- What the task requires -
Set down each line of the records below word for word, in the same order and with the same line breaks.

Stored data entries
================

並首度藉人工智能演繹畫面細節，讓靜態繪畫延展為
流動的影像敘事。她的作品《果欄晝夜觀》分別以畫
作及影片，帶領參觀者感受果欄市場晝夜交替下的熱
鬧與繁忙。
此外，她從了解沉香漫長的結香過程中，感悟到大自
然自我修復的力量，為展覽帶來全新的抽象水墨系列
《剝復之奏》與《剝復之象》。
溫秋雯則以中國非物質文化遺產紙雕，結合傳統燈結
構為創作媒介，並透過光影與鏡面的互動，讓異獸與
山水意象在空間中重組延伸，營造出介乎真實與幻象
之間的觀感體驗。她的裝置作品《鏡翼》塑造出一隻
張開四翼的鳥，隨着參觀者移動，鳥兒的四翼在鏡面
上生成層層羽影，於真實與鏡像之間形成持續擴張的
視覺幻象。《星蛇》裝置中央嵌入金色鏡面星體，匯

================

- Task solution -
並首度藉人工智能演繹畫面細節，讓靜態繪畫延展為
流動的影像敘事。她的作品《果欄晝夜觀》分別以畫
作及影片，帶領參觀者感受果欄市場晝夜交替下的熱
鬧與繁忙。
此外，她從了解沉香漫長的結香過程中，感悟到大自
然自我修復的力量，為展覽帶來全新的抽象水墨系列
《剝復之奏》與《剝復之象》。
溫秋雯則以中國非物質文化遺產紙雕，結合傳統燈結
構為創作媒介，並透過光影與鏡面的互動，讓異獸與
山水意象在空間中重組延伸，營造出介乎真實與幻象
之間的觀感體驗。她的裝置作品《鏡翼》塑造出一隻
張開四翼的鳥，隨着參觀者移動，鳥兒的四翼在鏡面
上生成層層羽影，於真實與鏡像之間形成持續擴張的
視覺幻象。《星蛇》裝置中央嵌入金色鏡面星體，匯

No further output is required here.